We disagree with appellant’s argument that because the trial court stated that the maximum sentence under a second strike would be 28 years rather than 29 years under the proper calculation, it misunderstood the scope of its authority. Appellant convinces us only that the trial court either misspoke or made an error in addition. Nor are we persuaded that the trial court did not understand its discretion because it should have, but did not consider its authority to strike prior convictions on a count-by-count basis. Appellant contends the trial court did not consider the possibility of imposing a three-strike sentence on count 2 (25 years to life), striking all but one of the prior strikes, and then imposing a consecutive term of one-third the middle term doubled (two years) on each of the remaining seven counts of conviction, plus a consecutive term of five years for the section 667, subdivision (a)(1) enhancement, resulting in an indeterminate term of 44 years to life. We are not convinced that appellant has affirmatively shown that the trial court was unaware of its discretion to strike prior convictions or abused its discretion in concluding that appellant did not fall outside the spirit of the Three Strikes law simply because the trial court did not lay out all alternative sentencing schemes.
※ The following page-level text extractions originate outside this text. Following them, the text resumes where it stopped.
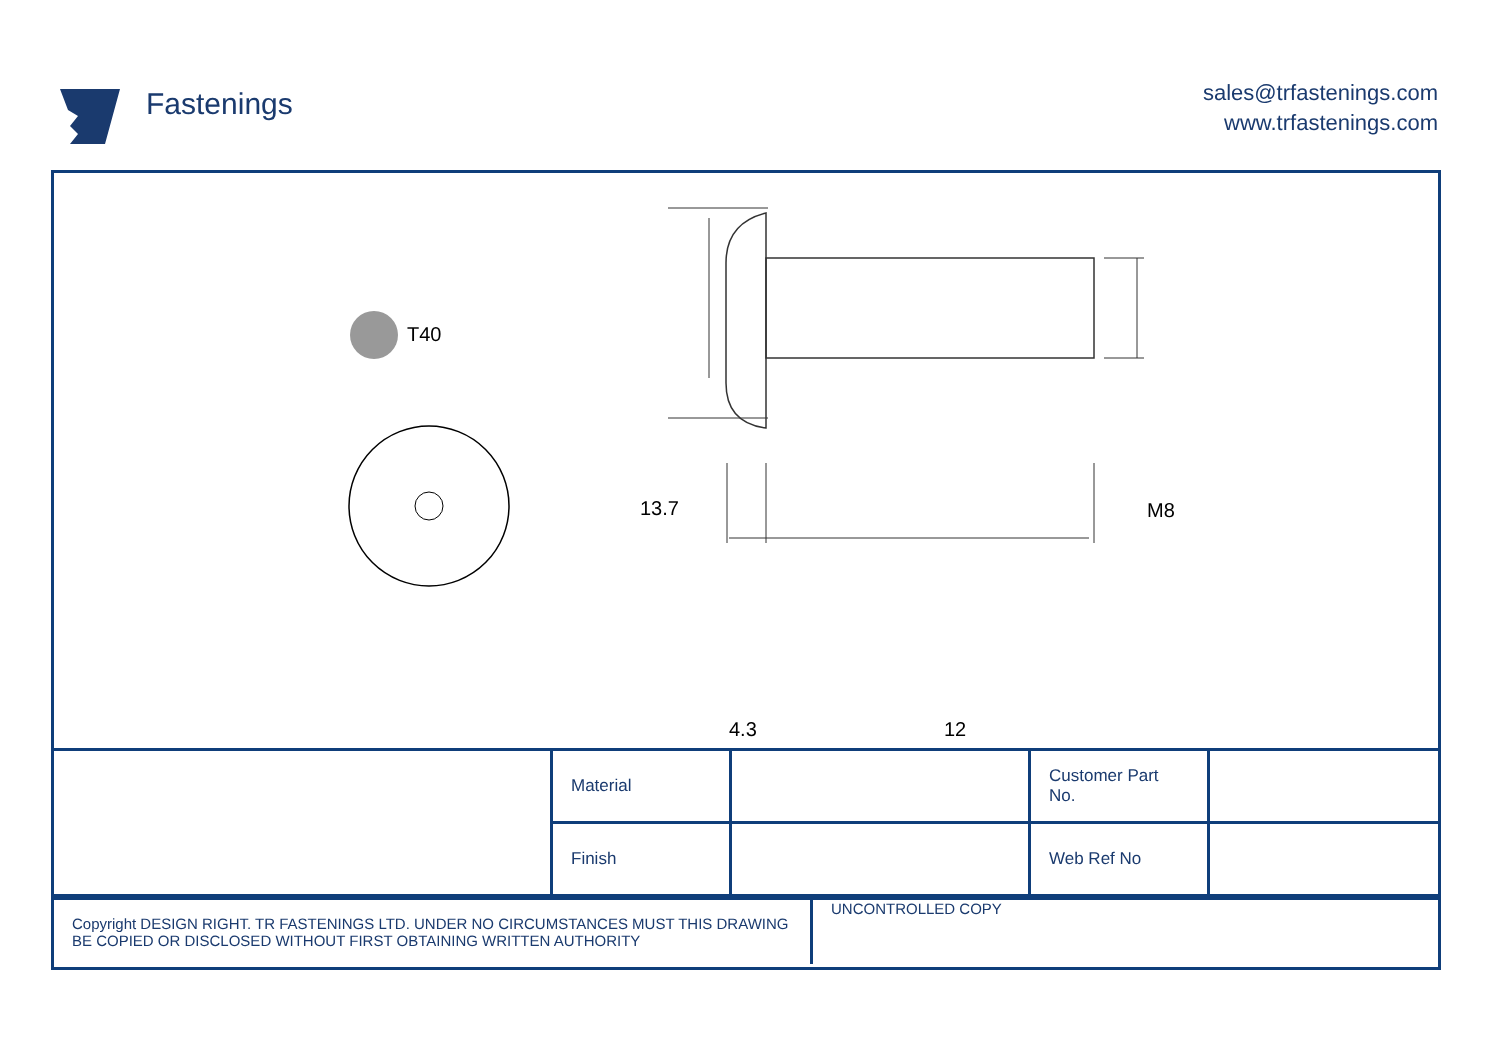Fastenings
sales@trfastenings.com
www.trfastenings.com
T40
13.7 M8
4.3 12
| | Material | | Customer Part No. | |
| | Finish | | Web Ref No | |
| Copyright DESIGN RIGHT. TR FASTENINGS LTD. UNDER NO CIRCUMSTANCES MUST THIS DRAWING BE COPIED OR DISCLOSED WITHOUT FIRST OBTAINING WRITTEN AUTHORITY | UNCONTROLLED COPY |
We conclude that the trial court did not abuse its discretion in denying appellant’s motion to strike prior convictions under Romero.
III. The abstract of judgment should be corrected
Appellant contends, and the People concede, that while the abstract of judgment indicates appellant committed each of his current crimes in 2003, the record shows he committed the crimes in counts 8 through 12 in 2004.
We agree that the trial court must be ordered to amend the abstract of judgment to state that appellant committed the crimes in counts 8 through 12 in 2004. (People v. Mitchell (2001) 26 Cal.4th 181, 188.)
DISPOSITION
The matter is remanded with directions to the trial court to correct the abstract of judgment to reflect that appellant committed the crimes in counts 8 through 12 in 2004. In all other respects, the judgment is affirmed.
We concur: DOI TODD, Acting P. J., ASHMANN-GERST, J.